Dataset excerpts
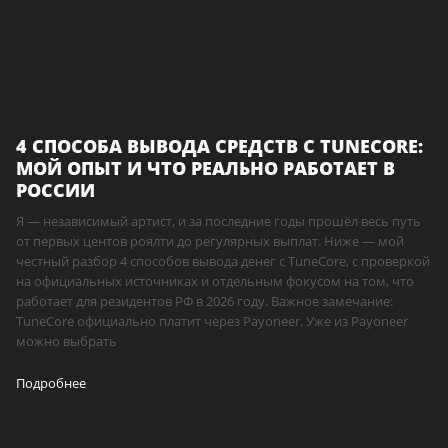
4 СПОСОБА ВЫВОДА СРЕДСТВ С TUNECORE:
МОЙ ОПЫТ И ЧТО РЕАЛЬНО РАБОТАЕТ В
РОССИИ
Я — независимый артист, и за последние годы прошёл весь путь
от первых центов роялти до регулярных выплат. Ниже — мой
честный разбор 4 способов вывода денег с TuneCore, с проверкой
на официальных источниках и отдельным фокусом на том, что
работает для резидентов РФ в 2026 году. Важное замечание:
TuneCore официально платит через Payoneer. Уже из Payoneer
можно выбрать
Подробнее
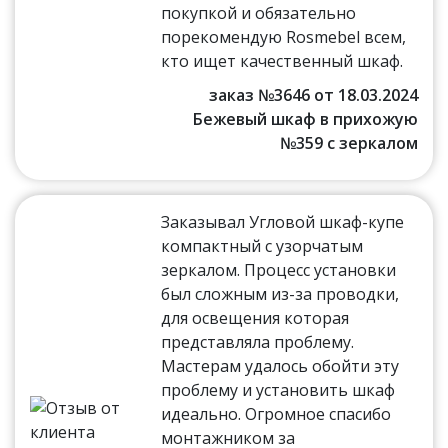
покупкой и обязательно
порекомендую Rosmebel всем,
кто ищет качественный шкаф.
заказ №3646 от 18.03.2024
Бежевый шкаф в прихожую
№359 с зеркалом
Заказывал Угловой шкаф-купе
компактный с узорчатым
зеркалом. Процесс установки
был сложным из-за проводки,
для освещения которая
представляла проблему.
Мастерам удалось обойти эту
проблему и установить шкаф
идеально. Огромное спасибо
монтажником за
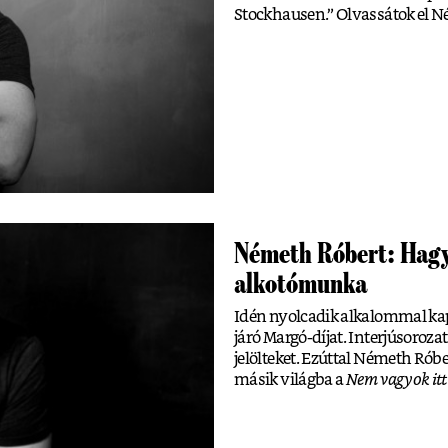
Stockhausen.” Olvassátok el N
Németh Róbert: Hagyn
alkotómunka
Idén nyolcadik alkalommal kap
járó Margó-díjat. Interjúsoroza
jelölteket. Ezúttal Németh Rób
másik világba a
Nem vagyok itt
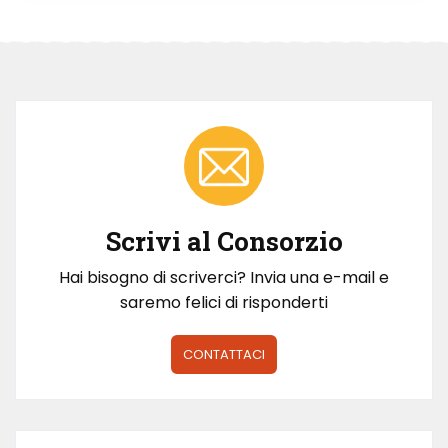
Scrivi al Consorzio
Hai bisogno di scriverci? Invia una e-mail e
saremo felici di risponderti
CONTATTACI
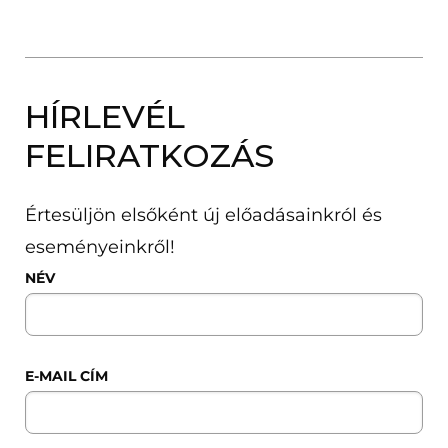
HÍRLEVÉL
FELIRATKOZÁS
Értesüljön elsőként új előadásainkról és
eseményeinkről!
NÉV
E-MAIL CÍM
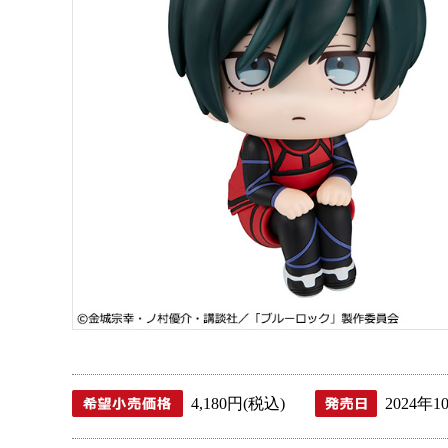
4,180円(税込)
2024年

--

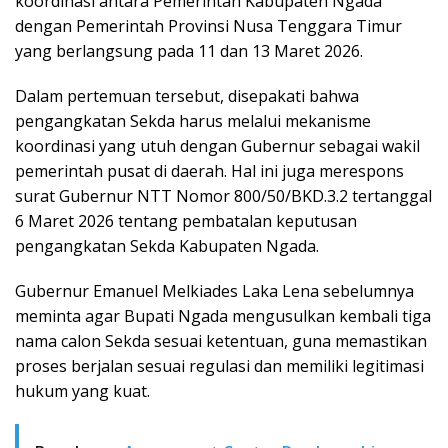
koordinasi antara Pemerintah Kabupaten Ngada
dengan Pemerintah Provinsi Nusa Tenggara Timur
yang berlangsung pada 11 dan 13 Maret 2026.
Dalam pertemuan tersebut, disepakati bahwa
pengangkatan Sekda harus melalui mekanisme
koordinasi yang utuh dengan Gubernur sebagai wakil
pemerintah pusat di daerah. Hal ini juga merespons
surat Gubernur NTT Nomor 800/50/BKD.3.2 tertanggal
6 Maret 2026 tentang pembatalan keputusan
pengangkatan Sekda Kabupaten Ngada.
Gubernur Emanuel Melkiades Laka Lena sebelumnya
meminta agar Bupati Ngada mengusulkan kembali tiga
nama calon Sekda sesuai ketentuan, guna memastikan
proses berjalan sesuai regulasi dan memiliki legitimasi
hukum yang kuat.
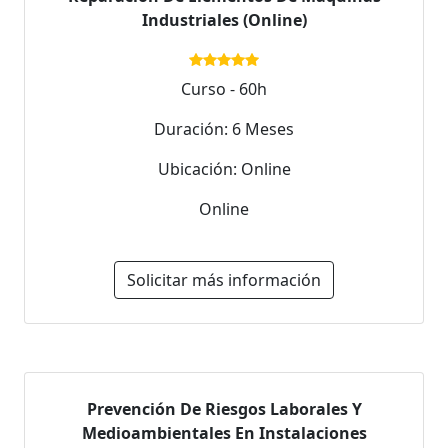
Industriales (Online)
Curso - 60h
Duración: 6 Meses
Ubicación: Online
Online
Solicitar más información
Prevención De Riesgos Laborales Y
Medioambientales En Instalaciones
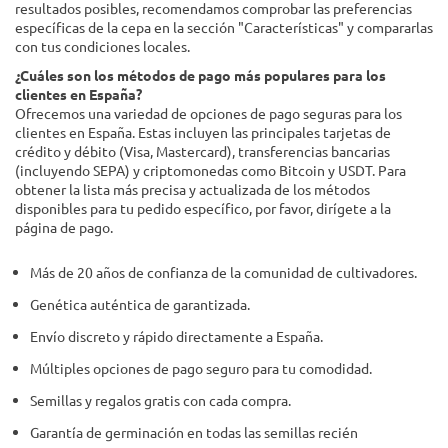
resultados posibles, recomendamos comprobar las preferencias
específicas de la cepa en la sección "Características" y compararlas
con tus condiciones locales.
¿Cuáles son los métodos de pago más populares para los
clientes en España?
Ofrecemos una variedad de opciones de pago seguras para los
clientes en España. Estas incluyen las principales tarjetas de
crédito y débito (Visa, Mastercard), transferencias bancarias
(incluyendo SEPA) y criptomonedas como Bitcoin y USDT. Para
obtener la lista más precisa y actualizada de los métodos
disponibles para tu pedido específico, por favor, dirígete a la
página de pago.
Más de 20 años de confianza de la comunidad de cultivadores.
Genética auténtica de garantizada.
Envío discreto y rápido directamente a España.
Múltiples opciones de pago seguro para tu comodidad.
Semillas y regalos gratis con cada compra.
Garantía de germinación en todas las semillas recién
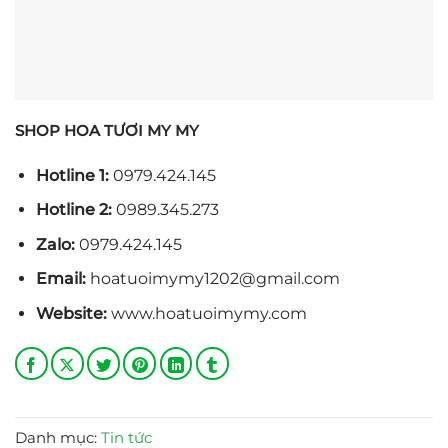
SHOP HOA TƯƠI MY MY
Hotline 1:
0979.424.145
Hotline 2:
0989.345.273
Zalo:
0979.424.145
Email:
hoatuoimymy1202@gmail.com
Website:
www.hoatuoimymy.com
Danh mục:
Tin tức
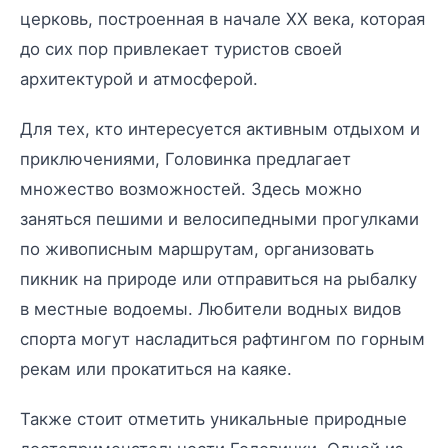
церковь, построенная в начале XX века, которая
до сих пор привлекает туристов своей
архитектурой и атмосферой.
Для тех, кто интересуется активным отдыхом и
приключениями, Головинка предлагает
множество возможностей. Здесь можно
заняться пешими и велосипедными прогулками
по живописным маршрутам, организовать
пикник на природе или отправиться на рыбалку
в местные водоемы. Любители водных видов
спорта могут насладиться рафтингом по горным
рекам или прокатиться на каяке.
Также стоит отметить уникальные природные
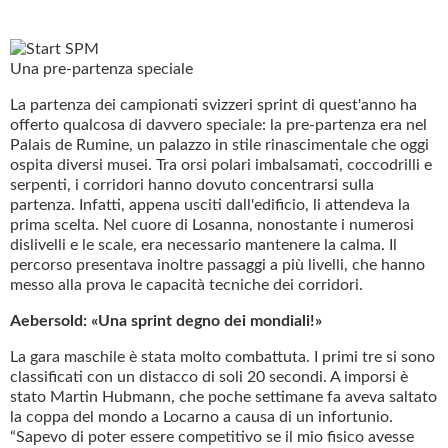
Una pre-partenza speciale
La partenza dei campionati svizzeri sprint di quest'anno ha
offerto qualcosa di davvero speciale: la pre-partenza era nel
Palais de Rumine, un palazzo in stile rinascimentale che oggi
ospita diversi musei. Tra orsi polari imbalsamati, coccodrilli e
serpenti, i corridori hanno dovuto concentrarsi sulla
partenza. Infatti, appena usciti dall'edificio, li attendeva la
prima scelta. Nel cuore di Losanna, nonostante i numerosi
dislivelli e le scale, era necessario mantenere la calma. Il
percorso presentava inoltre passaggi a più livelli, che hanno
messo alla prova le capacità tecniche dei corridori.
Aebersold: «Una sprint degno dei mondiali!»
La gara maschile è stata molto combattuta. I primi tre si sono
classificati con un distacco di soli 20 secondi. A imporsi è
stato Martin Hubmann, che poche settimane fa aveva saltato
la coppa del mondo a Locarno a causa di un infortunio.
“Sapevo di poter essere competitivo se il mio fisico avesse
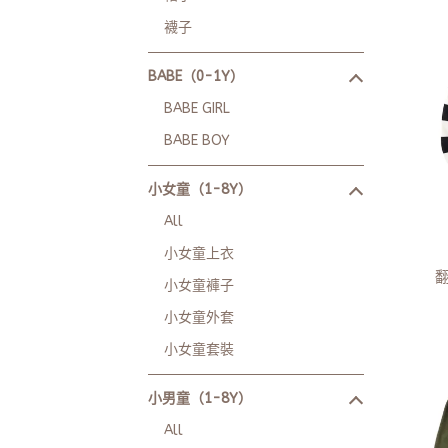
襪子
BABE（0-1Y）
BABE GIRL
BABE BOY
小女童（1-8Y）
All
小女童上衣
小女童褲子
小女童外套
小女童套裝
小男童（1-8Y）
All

What you will do
Convert the lines from the one containing "4 СПОСОБА ВЫВОДА" through the one containing "на официальных источниках" into a Markdown table with the columns No. and Text. Give each line its own numbered row and leave out any blank lines.

Solution
| No. | Text |
|---|---|
| 1 | 4 СПОСОБА ВЫВОДА СРЕДСТВ С TUNECORE: |
| 2 | МОЙ ОПЫТ И ЧТО РЕАЛЬНО РАБОТАЕТ В |
| 3 | РОССИИ |
| 4 | Я — независимый артист, и за последние годы прошёл весь путь |
| 5 | от первых центов роялти до регулярных выплат. Ниже — мой |
| 6 | честный разбор 4 способов вывода денег с TuneCore, с проверкой |
| 7 | на официальных источниках и отдельным фокусом на том, что |